Alexis Annes rappelle que les agricultrices qui se lancent seules le font plus facilement dans l’agriculture biologique et / ou sur des plus petites surfaces avec des activités de diversification comme la transformation, la vente directe ou encore l’accueil à la ferme. « Le recensement agricole de 2010 indiquait d’ailleurs clairement que les agricultrices étaient source d’innovation sur les exploitations agricoles et qu’elles concourraient largement à renouveler le métier. »
Les femmes sont au bon moment et ont les bonnes compétences pour pouvoir porter l’évolution de la profession.
Alexis Annes, sociologue spécialisé dans les questions agricoles.
Parce qu’elles ont eu ou ont encore un pied en dehors de la ferme, les femmes font le lien entre les exploitations et le reste du monde.

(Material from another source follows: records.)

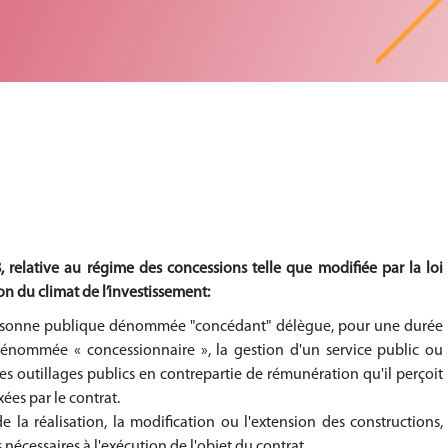
, relative au régime des concessions telle que modifiée par la loi
on du climat de l’investissement:
personne publique dénommée "concédant" délègue, pour une durée
énommée « concessionnaire », la gestion d'un service public ou
des outillages publics en contrepartie de rémunération qu'il perçoit
xées par le contrat.
 la réalisation, la modification ou l'extension des constructions,
 nécessaires à l'exécution de l'objet du contrat.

La mécanisation, la technologisation de la profession ont aidé les femmes à prendre leur place. Le sociologue insiste : « Ce n’est pas parce qu’elles sont femmes qu’elles ont telles aptitudes ou telles envies, mais parce qu’elles ont été dans des mécanismes de socialisation liés à leur genre qu’elles ont évolué dans certains domaines professionnels et acquis les compétences qui vont avec – celles du service, de l’accueil, du commerce ou de la communication – qui sont justement les compétences attendues pour l’agriculture aujourd’hui. Les femmes sont au bon moment et ont les bonnes compétences pour pouvoir porter l’évolution de la profession. » On vous le disait : l’avenir de l’agriculture sera féminin, ou ne sera pas.